> TASK DESCRIPTION:
Gather up every line from the entries below that uses the word "hand".

(Beginning of SUPPLIED DATA)

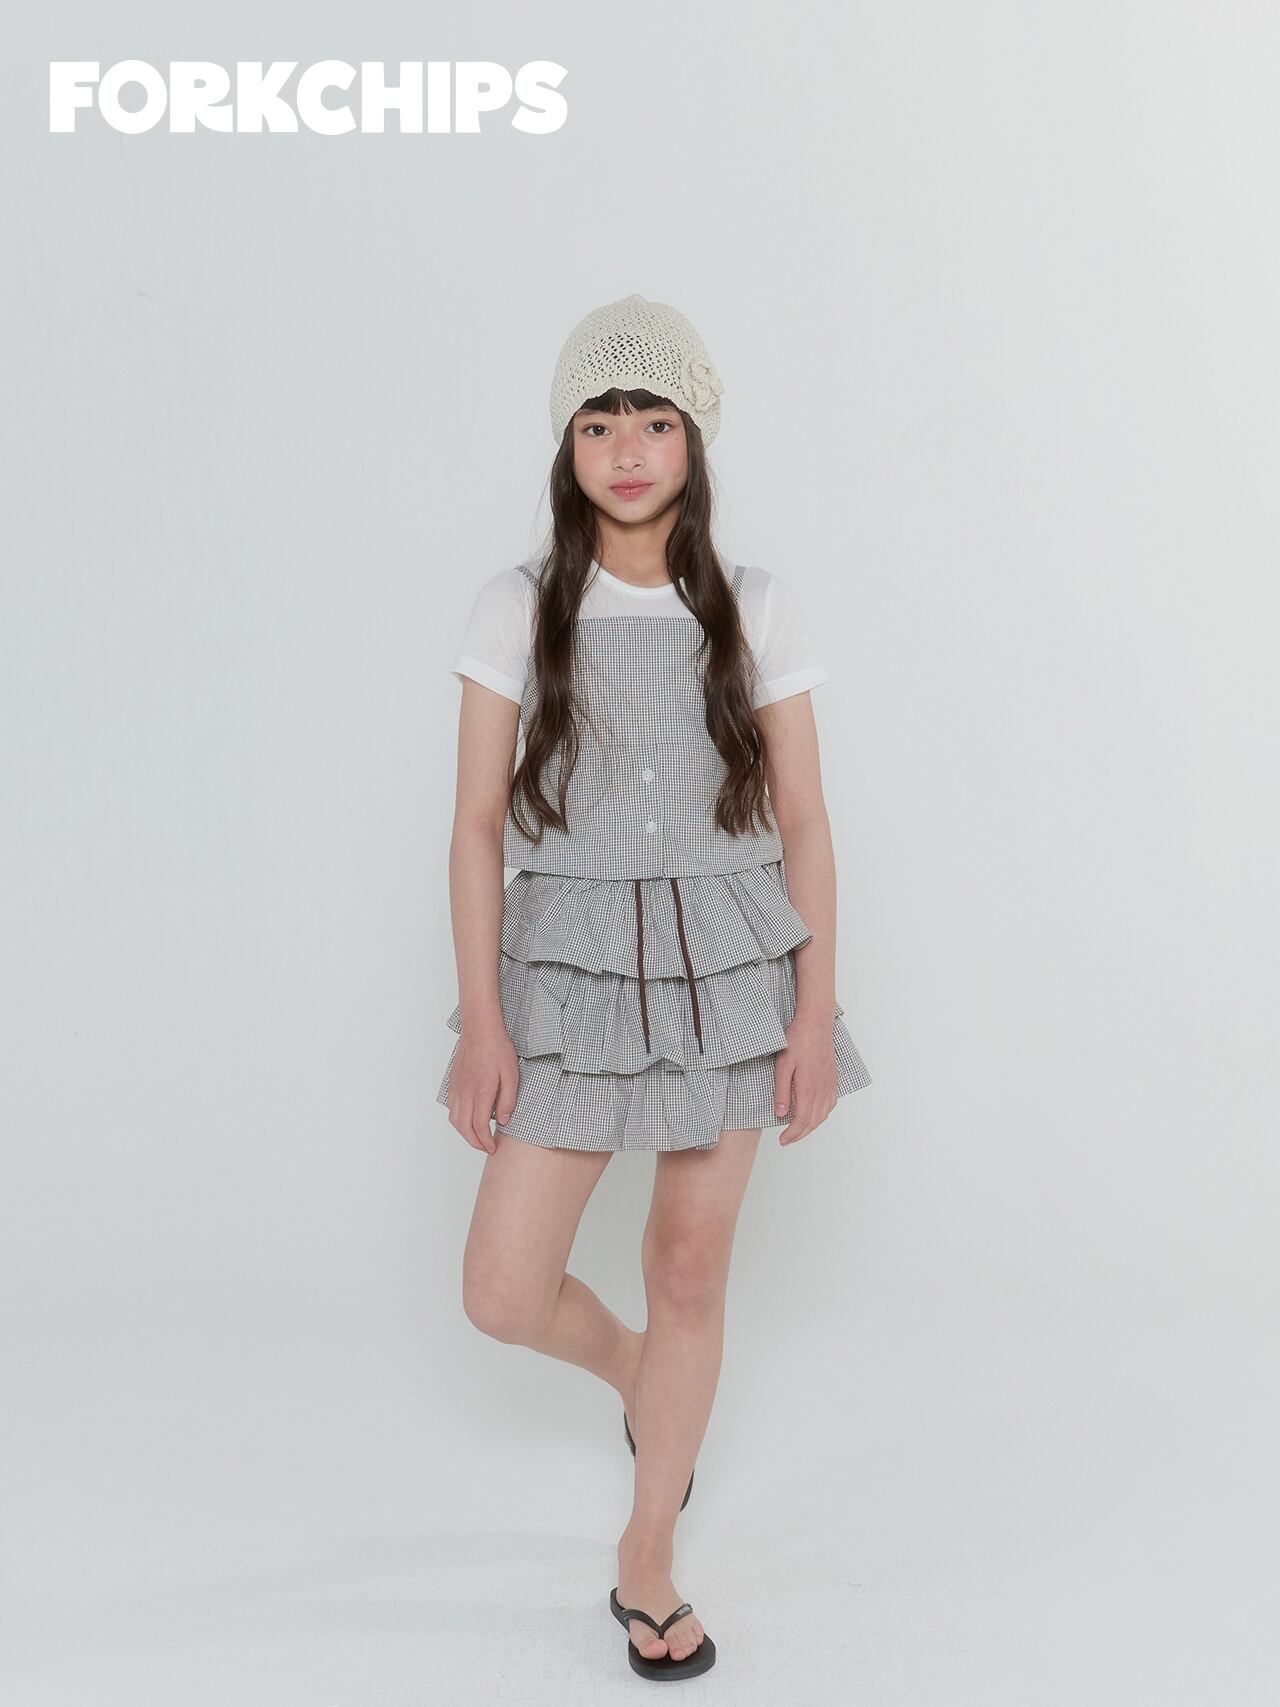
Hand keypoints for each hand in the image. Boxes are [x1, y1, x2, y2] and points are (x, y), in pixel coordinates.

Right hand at [446, 1020, 519, 1153]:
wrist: (480, 1029)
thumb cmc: (497, 1049)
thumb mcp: (512, 1075)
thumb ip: (508, 1100)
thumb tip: (503, 1121)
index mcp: (481, 1092)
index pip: (479, 1126)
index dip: (486, 1141)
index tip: (493, 1147)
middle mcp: (465, 1093)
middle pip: (464, 1128)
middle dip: (475, 1142)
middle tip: (486, 1147)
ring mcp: (457, 1088)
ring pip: (455, 1120)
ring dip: (465, 1133)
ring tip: (478, 1137)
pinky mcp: (453, 1083)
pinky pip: (451, 1108)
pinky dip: (458, 1120)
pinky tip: (469, 1118)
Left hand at [773, 1012, 838, 1145]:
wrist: (816, 1023)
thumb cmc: (798, 1039)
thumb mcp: (782, 1064)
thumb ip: (781, 1090)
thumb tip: (780, 1113)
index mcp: (809, 1087)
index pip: (802, 1120)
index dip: (792, 1134)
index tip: (782, 1140)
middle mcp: (822, 1089)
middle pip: (813, 1121)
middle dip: (800, 1134)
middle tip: (787, 1140)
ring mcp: (829, 1084)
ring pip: (823, 1114)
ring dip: (811, 1127)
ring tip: (798, 1131)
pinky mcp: (832, 1079)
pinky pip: (830, 1104)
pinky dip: (821, 1115)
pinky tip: (814, 1114)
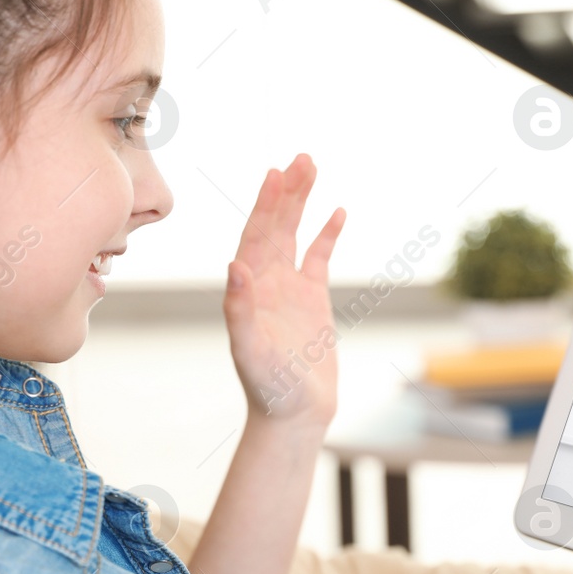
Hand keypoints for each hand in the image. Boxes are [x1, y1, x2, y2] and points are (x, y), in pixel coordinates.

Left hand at [223, 153, 345, 429]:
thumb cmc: (268, 388)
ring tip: (311, 168)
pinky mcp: (311, 300)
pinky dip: (326, 234)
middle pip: (275, 226)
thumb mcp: (251, 349)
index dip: (266, 205)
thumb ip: (240, 309)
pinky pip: (318, 258)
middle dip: (286, 192)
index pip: (256, 237)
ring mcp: (288, 288)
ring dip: (302, 203)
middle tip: (301, 158)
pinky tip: (337, 211)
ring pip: (295, 235)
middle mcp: (265, 282)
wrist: (293, 414)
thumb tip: (235, 267)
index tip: (276, 174)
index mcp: (249, 289)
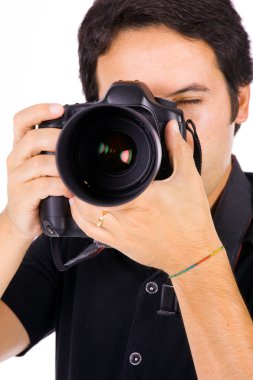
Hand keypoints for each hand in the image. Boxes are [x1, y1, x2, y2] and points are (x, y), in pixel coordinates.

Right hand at [5, 104, 72, 240]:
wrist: (24, 220)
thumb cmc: (39, 190)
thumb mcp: (44, 167)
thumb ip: (55, 153)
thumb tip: (83, 139)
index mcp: (21, 148)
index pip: (21, 121)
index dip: (39, 110)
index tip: (59, 108)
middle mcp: (15, 159)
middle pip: (32, 138)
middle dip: (56, 138)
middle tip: (73, 146)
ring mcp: (16, 178)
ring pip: (39, 163)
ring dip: (62, 167)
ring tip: (76, 174)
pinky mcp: (21, 196)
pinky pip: (42, 185)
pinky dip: (60, 186)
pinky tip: (70, 190)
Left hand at [69, 120, 220, 272]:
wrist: (194, 255)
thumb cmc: (192, 221)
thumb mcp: (188, 180)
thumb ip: (179, 151)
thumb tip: (172, 130)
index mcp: (141, 198)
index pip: (104, 183)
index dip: (91, 172)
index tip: (88, 160)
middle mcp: (126, 217)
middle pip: (88, 199)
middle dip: (80, 185)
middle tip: (80, 171)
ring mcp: (120, 234)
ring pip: (86, 216)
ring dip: (78, 201)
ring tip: (78, 187)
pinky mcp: (119, 245)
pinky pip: (92, 233)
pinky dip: (82, 219)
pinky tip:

(End of SUPPLIED DATA)

> ANSWER FOR THIS EXERCISE:
Hand keypoints for each hand in the image. Boxes are [x1, y1, x2, y2] and points are (x, y), in pixel coordinates.
Right hand at [446, 1020, 519, 1153]:
Left hand at [773, 1012, 838, 1145]:
Hand keypoints for each hand in the image. Boxes are [x1, y1, x2, y2] and points are (x, y), in pixel coordinates.
Left hand at [223, 153, 345, 429]:
Hand keypoints for each hand in the image. Boxes are [x1, y1, x2, y2] and points are (x, y), in pixel coordinates.
Right hand at [5, 104, 72, 240]:
Left hand at [69, 120, 220, 272]:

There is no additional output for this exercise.